/O Ridículo do Amor

Jorge Forbes

Artigo publicado na revista WELCOME Congonhas, junho de 2007 – ano 1 – número 3

Os apelidos íntimos, os bilhetes acariciadores, não são para ninguém ver.

Ron, um grande amigo, arquiteto e americano, me surpreendeu com uma pergunta logo no início do jantar de sua chegada, em nosso restaurante habitual. Ele queria saber por que nos sentimos uma criança quando somos tocados afetivamente por uma pessoa; como é que eu, psicanalista, nomearia isso? De bate pronto, talvez para me desembaraçar da incômoda questão, respondi-lhe com Cole Porter: – “What is this thing called love?” (O que é essa coisa chamada amor?). Sua cara me anunciou que eu não o tinha convencido minimamente. Respirei fundo e me disse: «- Ok, vamos lá».
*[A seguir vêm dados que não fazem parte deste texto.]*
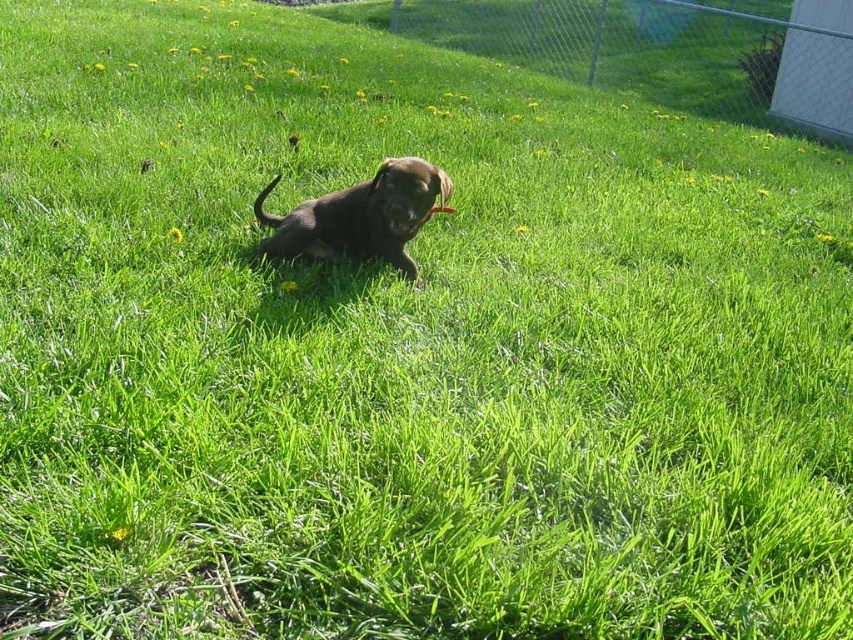
You are a drone operator trying to capture a photo of the puppy. The drone is currently hovering at point (659,52). What is the closest object to the drone at that point?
Fui, então, de Cole Porter a Michel Leiris. “– Você o leu?”, perguntei a Ron, retomando do livro Biffures (Rabiscos), no primeiro capítulo, o momento em que o menino, tendo acabado de recuperar seu soldadinho que tinha caído no chão, grita sorridente ao verificar que ele estava intacto: “Lizmente!”. Um adulto ao seu lado lhe corrige incontinenti: « Felizmente ». Pobre! Essa língua de todo mundo faz com que ele saia abruptamente da infância – o que quer dizer literalmente “não fala” – para entrar na palavra correta que retifica a sua palavra original de satisfação: «Lizmente».
Este é o motivo que nos faz sentir crianças quando amamos. O amor é produto de um ‘tiquê’, como dizia Sócrates, de um encontro que nos tira do ‘automaton’ da rotina e para o qual não temos categoria adequada para ajeitar. O amor é sempre inadequado e bagunceiro – surpreendente – sem gaveta ou fichário para ser enquadrado. Para expressá-lo, pede palavras únicas e não batidas, amassadas ou burocráticas. Vi um namorado cumprimentar sua namorada, no dia do aniversário dela, mandando um e-mail pelo seu “natalício”; estragou a festa, recebeu como resposta uma merecida deletada.

É esse exigente uso de palavras únicas, fora da civilização, que nos dá impressão de estarmos regredindo ao estágio de criança. Confundimos infância (não ter palavra adequada) com criança (aquela que é criada pelo outro). Quando amamos, ficamos infantilizados, sim; inseguros, sim, mas em nada criança. A capacidade de amar é diretamente proporcional à possibilidade de suportar a surpresa do encontro inominável, pelo que foi dito aqui, infantil. Nada, nada simples, uma vez que abala diretamente os pilares da nossa identidade.

As palavras afetivas, os apelidos íntimos, os bilhetes acariciadores, não são para ninguém ver, fora da dupla amorosa, que os guarda em caixinhas mais ou menos seguras. Às vezes até mesmo os parceiros podem ficar envergonhados na manhã do dia seguinte, ou depois do amor passar. Álvaro de Campos, em Fernando Pessoa, tinha razão: todas as cartas de amor são ridículas, mas ridículos mesmo são os que nunca escreveram uma carta de amor. Finalmente, Ron se convenceu – e eu também.